Some owners fit the profile of the classic self-made entrepreneur—a local trader with visions of turning a microenterprise into a growth business. These are businessmen like Bhavarlal Jain, who launched his business in 1963 from a pushcart in Maharashtra, India. Today, Jain Irrigation Systems Ltd. is a multinational company with thousands of employees and more than $700 million in annual sales, providing much needed products and services to millions of small farmers. But entrepreneurs like Jain are few and far between.

More often, we are seeing successful owners who have acquired some business experience at larger firms and want to launch an enterprise of their own. In northern Mozambique, TechnoServe worked with an entrepreneur named Antonio Miranda, who had experience at major firms and was willing to take on the challenge of opening a cashew processing factory in an industry that had been dormant for years. TechnoServe helped Miranda introduce a low-cost manual processing method that was replicated by other factories, creating a new economic engine for the region.

TechnoServe’s business plan competitions in Africa, Latin America and India provide training to would-be entrepreneurs and select the most promising to receive intensive support and seed capital.

When a business model like Miranda’s is established, it becomes easier for others to enter the industry. Skilled managers who might not otherwise be willing to launch a business face less risk and uncertainty. They can see what the pioneer has accomplished and replicate the model. If they are smart, they can even improve on it. This is how much of the world’s business development happens.

There are ways to reduce even further the risk of launching a business. In developed economies, franchise businesses have a much higher survival rate than independent startups. This model can be used in developing countries, which must cope with a lack of information about the most competitive opportunities and the drivers for improving competition.

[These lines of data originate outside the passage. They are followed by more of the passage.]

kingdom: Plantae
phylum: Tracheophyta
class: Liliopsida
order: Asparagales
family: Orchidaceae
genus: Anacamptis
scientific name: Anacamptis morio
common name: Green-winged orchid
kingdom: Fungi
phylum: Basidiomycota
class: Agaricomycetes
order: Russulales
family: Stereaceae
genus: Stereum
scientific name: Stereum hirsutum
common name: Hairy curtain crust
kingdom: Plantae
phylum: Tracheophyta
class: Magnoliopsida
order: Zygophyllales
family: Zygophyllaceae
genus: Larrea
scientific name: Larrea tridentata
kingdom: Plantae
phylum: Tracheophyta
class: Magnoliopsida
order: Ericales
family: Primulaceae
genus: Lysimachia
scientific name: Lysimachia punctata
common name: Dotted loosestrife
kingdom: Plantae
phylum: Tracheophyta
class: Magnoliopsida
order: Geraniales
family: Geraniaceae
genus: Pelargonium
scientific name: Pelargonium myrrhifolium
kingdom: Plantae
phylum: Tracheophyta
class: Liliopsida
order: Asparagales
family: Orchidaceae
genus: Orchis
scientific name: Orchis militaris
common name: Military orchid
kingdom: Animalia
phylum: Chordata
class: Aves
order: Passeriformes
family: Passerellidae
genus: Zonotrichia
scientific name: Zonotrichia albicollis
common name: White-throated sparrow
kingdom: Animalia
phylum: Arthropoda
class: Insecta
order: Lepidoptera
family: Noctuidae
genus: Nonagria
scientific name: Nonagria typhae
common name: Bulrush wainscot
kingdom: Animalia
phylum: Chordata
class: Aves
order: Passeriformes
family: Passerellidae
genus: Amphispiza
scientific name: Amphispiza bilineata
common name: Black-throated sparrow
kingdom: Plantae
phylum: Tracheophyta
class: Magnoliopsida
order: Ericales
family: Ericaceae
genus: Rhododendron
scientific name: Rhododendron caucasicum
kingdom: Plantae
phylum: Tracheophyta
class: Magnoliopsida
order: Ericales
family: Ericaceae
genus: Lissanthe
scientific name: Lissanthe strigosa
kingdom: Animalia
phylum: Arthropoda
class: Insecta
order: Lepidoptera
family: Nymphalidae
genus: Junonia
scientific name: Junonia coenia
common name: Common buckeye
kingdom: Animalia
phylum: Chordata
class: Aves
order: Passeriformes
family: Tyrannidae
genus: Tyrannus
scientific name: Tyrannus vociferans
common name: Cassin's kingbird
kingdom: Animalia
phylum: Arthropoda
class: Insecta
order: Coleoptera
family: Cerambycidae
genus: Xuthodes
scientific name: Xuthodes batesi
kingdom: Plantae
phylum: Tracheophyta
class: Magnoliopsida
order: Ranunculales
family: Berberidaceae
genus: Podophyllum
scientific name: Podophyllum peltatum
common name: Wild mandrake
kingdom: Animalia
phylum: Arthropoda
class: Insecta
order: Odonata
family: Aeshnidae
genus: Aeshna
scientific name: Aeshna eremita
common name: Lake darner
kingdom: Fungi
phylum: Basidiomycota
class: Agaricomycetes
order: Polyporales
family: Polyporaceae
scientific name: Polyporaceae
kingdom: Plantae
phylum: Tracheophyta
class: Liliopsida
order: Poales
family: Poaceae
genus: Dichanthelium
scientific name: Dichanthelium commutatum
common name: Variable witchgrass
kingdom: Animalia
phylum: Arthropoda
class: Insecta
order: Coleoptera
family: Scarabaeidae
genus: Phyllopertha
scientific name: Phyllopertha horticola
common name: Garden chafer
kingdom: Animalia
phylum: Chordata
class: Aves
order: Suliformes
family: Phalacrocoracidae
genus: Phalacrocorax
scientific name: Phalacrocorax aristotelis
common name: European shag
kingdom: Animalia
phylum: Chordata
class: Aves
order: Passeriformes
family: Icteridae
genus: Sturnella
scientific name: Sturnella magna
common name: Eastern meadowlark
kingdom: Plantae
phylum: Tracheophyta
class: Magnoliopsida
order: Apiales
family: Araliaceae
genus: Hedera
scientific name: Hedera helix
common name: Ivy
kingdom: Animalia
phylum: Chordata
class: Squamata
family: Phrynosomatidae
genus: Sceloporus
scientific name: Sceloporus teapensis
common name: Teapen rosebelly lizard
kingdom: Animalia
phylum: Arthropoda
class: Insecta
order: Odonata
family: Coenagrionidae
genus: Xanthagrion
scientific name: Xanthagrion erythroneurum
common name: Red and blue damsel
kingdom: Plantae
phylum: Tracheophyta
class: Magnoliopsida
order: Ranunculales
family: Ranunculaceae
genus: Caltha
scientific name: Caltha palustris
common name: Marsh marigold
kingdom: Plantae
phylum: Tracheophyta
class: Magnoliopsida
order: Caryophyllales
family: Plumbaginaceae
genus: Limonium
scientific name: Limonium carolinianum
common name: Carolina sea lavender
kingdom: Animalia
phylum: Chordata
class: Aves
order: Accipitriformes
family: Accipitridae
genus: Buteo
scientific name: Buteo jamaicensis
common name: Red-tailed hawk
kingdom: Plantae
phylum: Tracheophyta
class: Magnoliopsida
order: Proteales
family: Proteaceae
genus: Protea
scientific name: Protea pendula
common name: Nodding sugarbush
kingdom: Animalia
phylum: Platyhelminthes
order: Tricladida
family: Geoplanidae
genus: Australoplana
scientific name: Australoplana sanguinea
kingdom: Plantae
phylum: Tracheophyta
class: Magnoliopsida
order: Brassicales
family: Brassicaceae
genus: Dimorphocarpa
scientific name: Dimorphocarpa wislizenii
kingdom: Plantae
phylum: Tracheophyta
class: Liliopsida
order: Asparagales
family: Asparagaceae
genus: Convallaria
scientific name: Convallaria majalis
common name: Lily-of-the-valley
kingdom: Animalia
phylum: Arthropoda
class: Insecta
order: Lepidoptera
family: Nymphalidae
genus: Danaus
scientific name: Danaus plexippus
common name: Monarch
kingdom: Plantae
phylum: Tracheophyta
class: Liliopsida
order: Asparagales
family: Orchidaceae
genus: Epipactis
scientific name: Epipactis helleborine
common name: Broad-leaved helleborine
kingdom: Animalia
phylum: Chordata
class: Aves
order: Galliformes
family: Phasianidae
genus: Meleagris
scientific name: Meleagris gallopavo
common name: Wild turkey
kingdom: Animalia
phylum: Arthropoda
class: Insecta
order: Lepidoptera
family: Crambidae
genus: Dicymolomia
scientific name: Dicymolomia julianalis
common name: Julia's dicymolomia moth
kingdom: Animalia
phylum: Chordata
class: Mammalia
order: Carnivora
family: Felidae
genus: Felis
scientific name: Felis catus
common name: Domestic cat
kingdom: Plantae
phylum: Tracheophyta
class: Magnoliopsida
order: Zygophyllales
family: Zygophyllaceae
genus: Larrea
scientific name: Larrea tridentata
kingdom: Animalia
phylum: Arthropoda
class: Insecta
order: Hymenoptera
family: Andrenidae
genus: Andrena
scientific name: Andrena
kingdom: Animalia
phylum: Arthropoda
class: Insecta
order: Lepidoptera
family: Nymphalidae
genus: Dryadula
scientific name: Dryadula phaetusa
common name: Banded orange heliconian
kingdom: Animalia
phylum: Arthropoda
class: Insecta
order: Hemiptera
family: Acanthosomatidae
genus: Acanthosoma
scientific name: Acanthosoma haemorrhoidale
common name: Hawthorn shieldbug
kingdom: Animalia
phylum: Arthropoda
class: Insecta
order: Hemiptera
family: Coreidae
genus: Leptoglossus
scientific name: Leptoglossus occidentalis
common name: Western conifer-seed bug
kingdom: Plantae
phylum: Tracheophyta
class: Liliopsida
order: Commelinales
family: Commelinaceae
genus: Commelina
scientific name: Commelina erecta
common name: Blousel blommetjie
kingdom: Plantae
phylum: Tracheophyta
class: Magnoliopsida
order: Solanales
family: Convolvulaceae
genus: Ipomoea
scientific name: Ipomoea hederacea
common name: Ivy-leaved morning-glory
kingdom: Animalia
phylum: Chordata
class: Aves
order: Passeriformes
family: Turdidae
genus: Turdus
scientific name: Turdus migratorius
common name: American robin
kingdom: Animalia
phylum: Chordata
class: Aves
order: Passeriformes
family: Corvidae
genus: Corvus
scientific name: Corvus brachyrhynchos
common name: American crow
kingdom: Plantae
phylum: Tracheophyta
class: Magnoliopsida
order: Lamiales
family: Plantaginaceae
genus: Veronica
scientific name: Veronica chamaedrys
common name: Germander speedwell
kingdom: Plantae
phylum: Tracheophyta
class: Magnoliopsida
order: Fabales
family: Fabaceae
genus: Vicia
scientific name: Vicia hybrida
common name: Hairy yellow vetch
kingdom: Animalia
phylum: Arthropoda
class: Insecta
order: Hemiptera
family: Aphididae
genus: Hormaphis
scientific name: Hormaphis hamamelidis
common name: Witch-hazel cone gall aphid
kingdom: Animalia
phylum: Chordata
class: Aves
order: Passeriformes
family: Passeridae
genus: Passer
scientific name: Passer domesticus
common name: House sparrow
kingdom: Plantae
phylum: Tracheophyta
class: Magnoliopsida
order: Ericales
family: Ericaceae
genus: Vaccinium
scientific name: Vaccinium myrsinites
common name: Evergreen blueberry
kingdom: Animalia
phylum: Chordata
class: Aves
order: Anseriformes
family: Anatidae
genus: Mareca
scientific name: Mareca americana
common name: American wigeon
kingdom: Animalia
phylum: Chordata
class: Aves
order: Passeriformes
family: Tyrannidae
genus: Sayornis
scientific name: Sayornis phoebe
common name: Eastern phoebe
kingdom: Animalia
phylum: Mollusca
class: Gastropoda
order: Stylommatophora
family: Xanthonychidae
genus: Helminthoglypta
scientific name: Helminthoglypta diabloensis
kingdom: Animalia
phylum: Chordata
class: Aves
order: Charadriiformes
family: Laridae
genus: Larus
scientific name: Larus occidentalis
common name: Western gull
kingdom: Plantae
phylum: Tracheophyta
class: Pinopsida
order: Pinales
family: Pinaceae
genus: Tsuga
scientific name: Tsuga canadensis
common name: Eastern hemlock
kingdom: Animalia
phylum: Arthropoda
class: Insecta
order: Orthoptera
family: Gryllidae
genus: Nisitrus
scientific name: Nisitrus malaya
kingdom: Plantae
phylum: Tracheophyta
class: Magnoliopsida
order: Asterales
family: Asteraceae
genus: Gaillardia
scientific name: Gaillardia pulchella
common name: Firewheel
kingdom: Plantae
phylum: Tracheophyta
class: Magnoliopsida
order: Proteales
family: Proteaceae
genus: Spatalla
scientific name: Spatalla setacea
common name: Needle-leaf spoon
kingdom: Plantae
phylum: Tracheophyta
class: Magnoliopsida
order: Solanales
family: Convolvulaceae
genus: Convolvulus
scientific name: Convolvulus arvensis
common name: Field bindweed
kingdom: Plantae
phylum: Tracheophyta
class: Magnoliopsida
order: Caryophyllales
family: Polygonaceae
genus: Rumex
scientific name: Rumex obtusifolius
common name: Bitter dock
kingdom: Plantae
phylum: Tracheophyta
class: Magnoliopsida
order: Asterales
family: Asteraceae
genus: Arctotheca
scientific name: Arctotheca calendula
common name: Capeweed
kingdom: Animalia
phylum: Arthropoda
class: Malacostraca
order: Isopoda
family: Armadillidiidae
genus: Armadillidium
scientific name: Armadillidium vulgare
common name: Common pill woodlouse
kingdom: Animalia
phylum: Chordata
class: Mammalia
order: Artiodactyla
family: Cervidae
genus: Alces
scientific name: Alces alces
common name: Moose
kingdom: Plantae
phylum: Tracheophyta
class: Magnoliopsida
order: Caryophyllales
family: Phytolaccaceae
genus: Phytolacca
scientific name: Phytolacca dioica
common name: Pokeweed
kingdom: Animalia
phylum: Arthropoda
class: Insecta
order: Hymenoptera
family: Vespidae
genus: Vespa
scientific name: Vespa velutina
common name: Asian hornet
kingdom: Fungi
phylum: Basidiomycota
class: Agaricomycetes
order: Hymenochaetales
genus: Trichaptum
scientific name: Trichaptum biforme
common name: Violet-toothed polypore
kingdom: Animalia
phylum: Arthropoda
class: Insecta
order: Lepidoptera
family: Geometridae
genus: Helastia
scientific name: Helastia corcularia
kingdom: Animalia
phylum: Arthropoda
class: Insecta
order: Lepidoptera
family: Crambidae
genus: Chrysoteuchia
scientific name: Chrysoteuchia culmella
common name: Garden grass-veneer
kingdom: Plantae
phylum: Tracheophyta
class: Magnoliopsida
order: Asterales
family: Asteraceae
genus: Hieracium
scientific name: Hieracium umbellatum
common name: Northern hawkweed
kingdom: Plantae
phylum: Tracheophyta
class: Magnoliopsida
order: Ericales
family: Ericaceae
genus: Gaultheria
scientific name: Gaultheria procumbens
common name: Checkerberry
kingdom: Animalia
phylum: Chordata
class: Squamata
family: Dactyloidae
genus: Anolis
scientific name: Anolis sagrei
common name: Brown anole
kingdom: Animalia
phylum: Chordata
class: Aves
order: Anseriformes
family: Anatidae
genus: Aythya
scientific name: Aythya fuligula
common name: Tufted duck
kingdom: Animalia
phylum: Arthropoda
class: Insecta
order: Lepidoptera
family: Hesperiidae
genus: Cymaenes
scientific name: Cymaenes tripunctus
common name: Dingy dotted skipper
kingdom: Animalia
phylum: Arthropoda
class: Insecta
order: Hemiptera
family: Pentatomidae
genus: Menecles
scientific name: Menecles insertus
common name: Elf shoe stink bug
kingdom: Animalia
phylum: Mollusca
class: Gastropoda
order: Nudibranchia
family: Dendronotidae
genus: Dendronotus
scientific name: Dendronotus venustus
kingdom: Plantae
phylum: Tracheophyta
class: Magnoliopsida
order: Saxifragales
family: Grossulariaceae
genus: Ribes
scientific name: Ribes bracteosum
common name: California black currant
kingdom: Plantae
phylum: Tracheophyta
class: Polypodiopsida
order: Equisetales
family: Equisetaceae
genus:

With a franchise approach, an entrepreneur can receive standardized training and launch a company based on a proven blueprint business model.

Regardless of whether they are pioneers or followers, entrepreneurs need support. They need training and coaching. They need access to finance and markets. They need improvements in the local enabling environment. This is as true in rural South Africa and Mexico as it is in Tanzania or Burkina Faso. TechnoServe’s entrepreneurship development programs can help leaders such as Josefina Klinger and Angelica Valencia to turn an idea into a business.

Josefina and Angelica, who had launched an informal partnership of tourism service providers in Colombia’s Nuquí region, were struggling to grow their business when they entered a TechnoServe business plan competition in 2009. Our advisors trained the women in crucial business skills, facilitated access to financing, and helped them implement new systems and processes during a period of follow-on consulting. Their tourism business has become a thriving enterprise, creating jobs and economic opportunities for their community.

Organizations like TechnoServe can be a catalyst for economic growth by making it easier to pursue a new business opportunity. Some people may be born entrepreneurs, but many others can learn to be successful business owners.